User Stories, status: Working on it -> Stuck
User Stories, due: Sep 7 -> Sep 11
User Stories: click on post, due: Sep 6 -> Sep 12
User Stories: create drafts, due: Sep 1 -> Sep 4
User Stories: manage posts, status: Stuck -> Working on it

━━━━━━

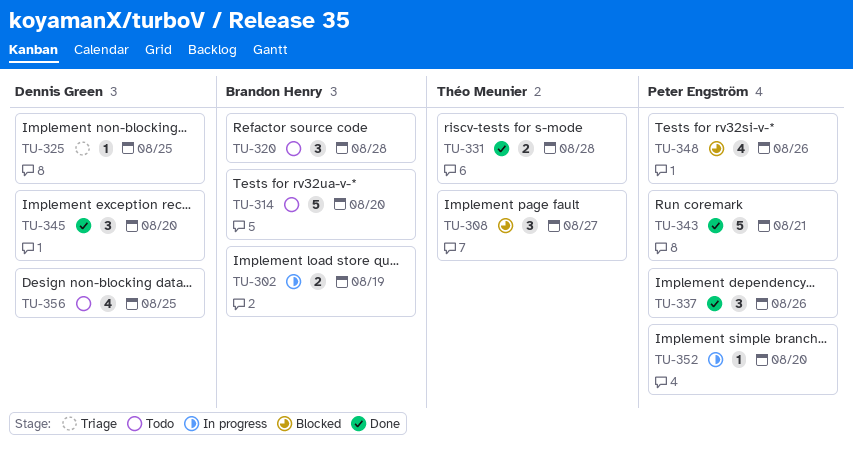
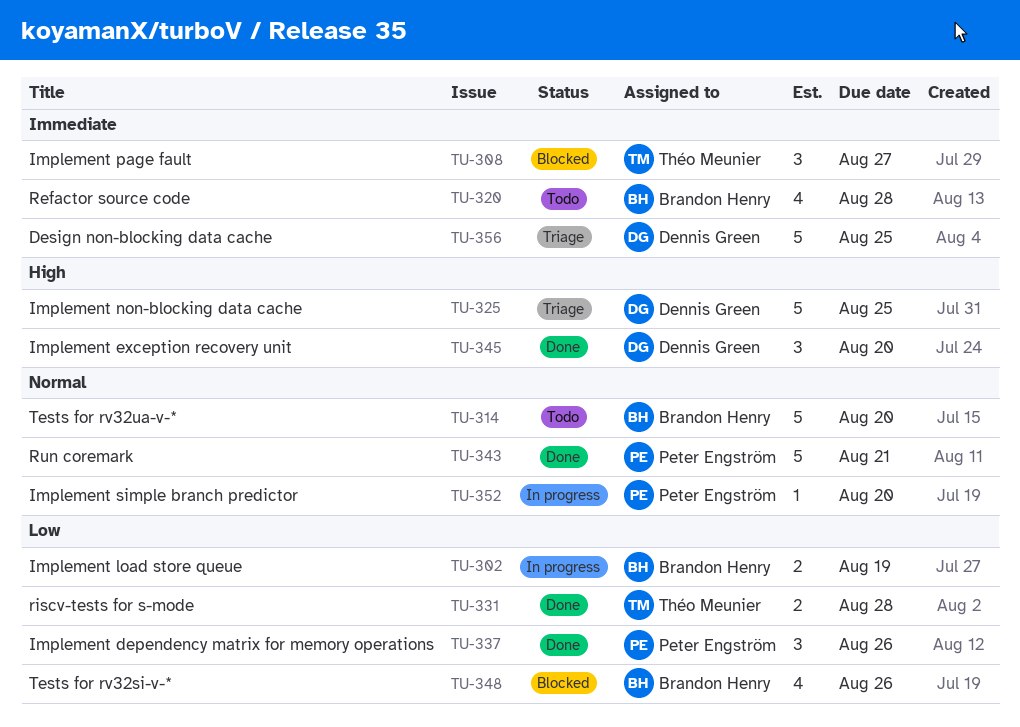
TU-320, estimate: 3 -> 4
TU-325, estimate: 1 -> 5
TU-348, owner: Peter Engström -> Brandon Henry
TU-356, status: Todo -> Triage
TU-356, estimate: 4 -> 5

━━━━━━

■ Prompt ■
Note each line above that contains "estimate" and copy it out.

■ Written answer ■
TU-320, estimate: 3 -> 4
TU-325, estimate: 1 -> 5
TU-356, estimate: 4 -> 5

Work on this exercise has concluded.